### Exercises to complete
[1] Which Manly Marlins players does the rugby match report name?
[2] Set down word for word the part of the rugby match report that opens with the words containing "Danny Cipriani showed" and closes with "on at 21-7.".

━━ Source document

He had barely settled into his new surroundings before Metuisela’s opener, the deceptively quick no.8 powering over in the corner to silence the home support. And when former Rat Kotoni Ale went over for try number two within the first 20 minutes, the hosts were staring down the barrel. However, Josh Holmes, as he has so often done in this season of Warringah woe, stepped up to the mark again with a trademark opportunist try, throwing the most savage of dummies to deceive the goal line defence and snipe over to reduce the arrears. Cipriani converted and hope was restored, albeit briefly.
The Marlins have had one of the biggest, baddest and downright most effective packs in the competition for the last couple of years, and they used their power at the set-piece to dominate possession and reduce Warringah to snippets of control from which to try and stay in touch.

Danny Cipriani showed some classy touches on his Rats debut – Photo: SPA Images
Concerted periods of pressure on the Warringah line led to successive penalties and eventually a yellow card for Rats prop Dan Barnard, much to the delight of the vocal Marlins faithful. From such close proximity and against a temporarily weakened pack, Manly’s scrum was simply too strong, and although the pushover was initially resisted, Metuisela scooped up from the collapsing melee to dot down for his second. Marshall Milroy dispatched his third successful conversion to leave the Rats hanging on at 21-7.
It could have been goodnight Vienna just before the bell when the Marlins went over again. But referee Angus Gardner – not the most popular man at Rat Park on the day it has to be said – pulled the try back for offside. And there was still time for two further claims for a five-pointer to be turned down before the Rats forced a turnover, cleared to touch and earned a 10 minute respite. Head coach Sam Harris admitted that another try at that point would have been the killer blow, and used the reprieve to lift his troops for a second half fightback.
“I just let them know that the game wasn’t gone at all,” he said. “They could have been 28-7 and probably should have been, but we gave ourselves that chance and having done that, to go out and stick it to them. Just go all out for ten to fifteen minutes and take it from there.”
Meanwhile, his counterpart in the Manly sheds, Tim Lane, was more than pleased with his side’s opening half.
“Physically, we were very good, scrum time and our lineouts were good and defensively, we were good,” he reflected. “Their first try from Holmes, we just slackened off a bit on the line and then the second one, Cotters [Chris Cottee] and Lui [Siale] just got caught up a little bit on Cipriani but we were good. We controlled our ball well, we were very good at the breakdown and we kept our structure pretty well.”
Roared on by a fervent home crowd, the Rats turned up the heat upon their return and Cipriani went up a gear, picking holes in the Marlins defensive line. They could have had two tries but poor distribution cost them with Josh Holmes passing behind Dave Feltscheer and into touch with the line begging, before brother Luke broke the line only to offload too high for the onrushing Jason Peseta to gather in and score.

━━━━
━━ Data lines

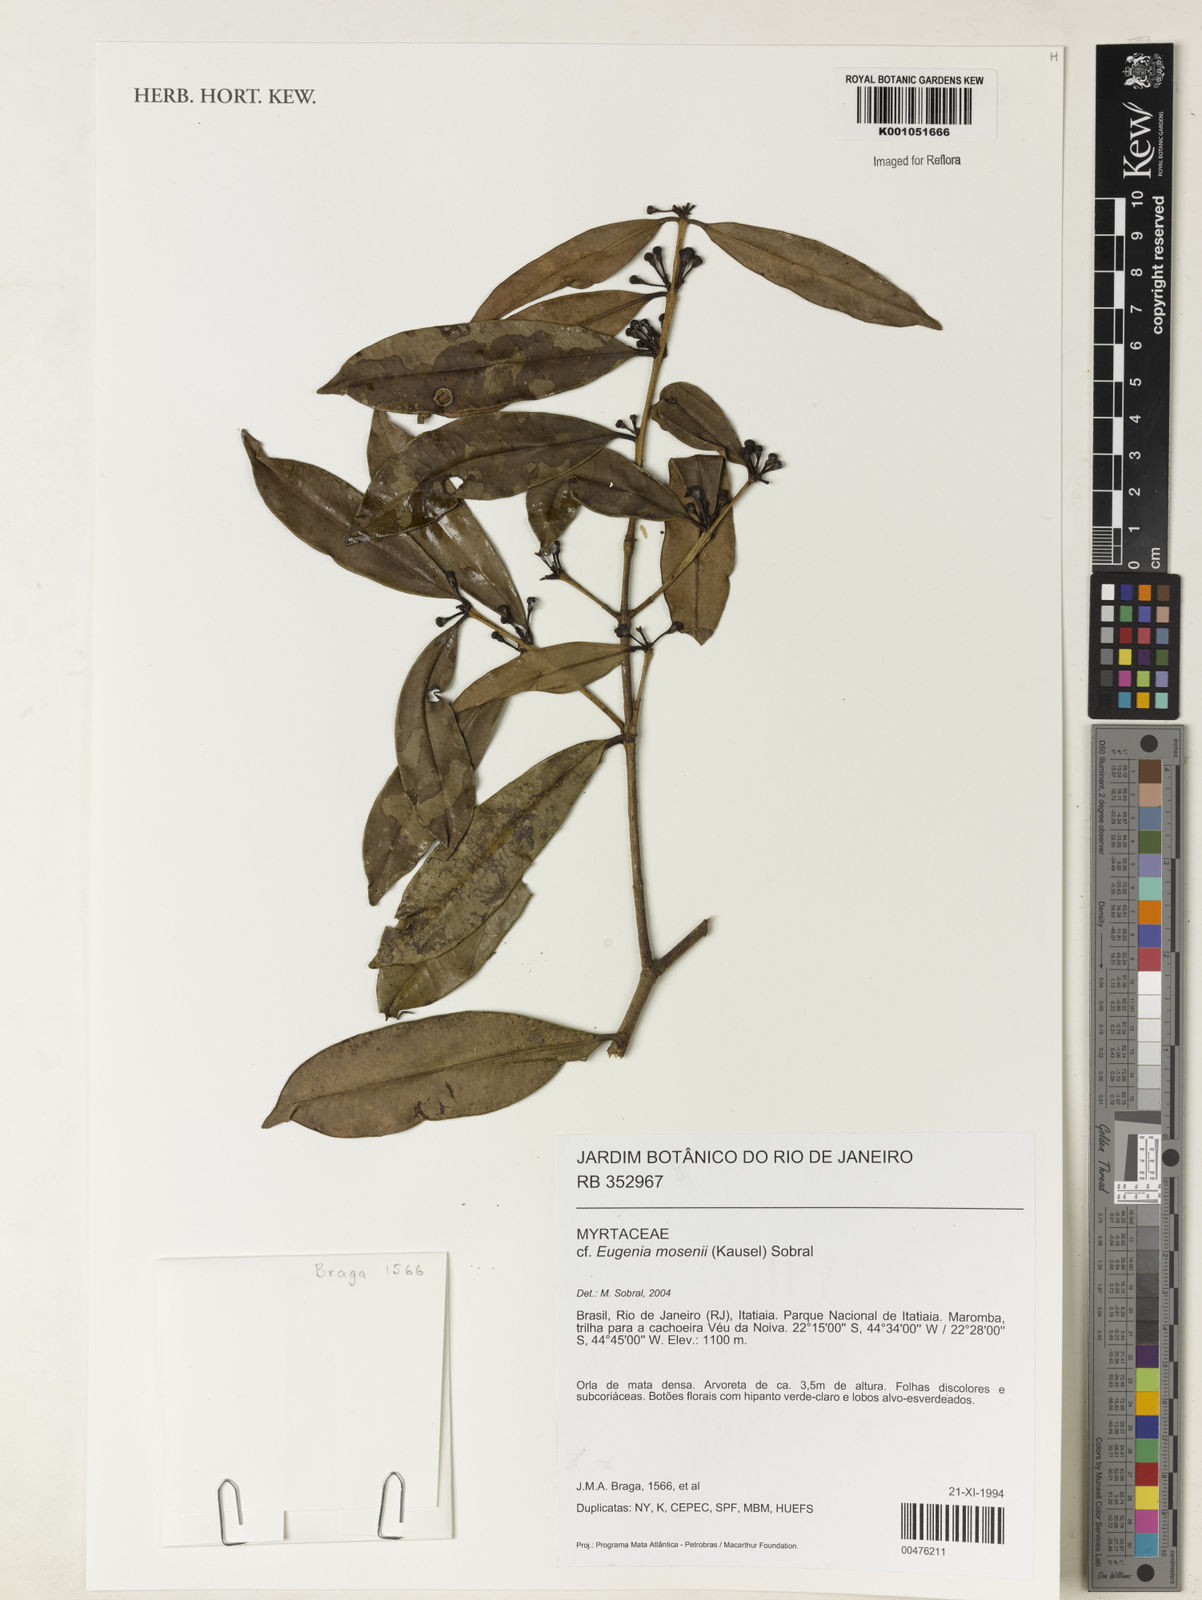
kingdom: Plantae
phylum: Tracheophyta
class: Magnoliopsida
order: Myrtales
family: Myrtaceae
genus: Eugenia
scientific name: Eugenia mosenii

━━━━

### Final results
[1] Metuisela, Kotoni Ale, Marshall Milroy, Chris Cottee, Lui Siale

[2]
Danny Cipriani showed some classy touches on his Rats debut – Photo: SPA Images
Concerted periods of pressure on the Warringah line led to successive penalties and eventually a yellow card for Rats prop Dan Barnard, much to the delight of the vocal Marlins faithful. From such close proximity and against a temporarily weakened pack, Manly’s scrum was simply too strong, and although the pushover was initially resisted, Metuisela scooped up from the collapsing melee to dot down for his second. Marshall Milroy dispatched his third successful conversion to leave the Rats hanging on at 21-7.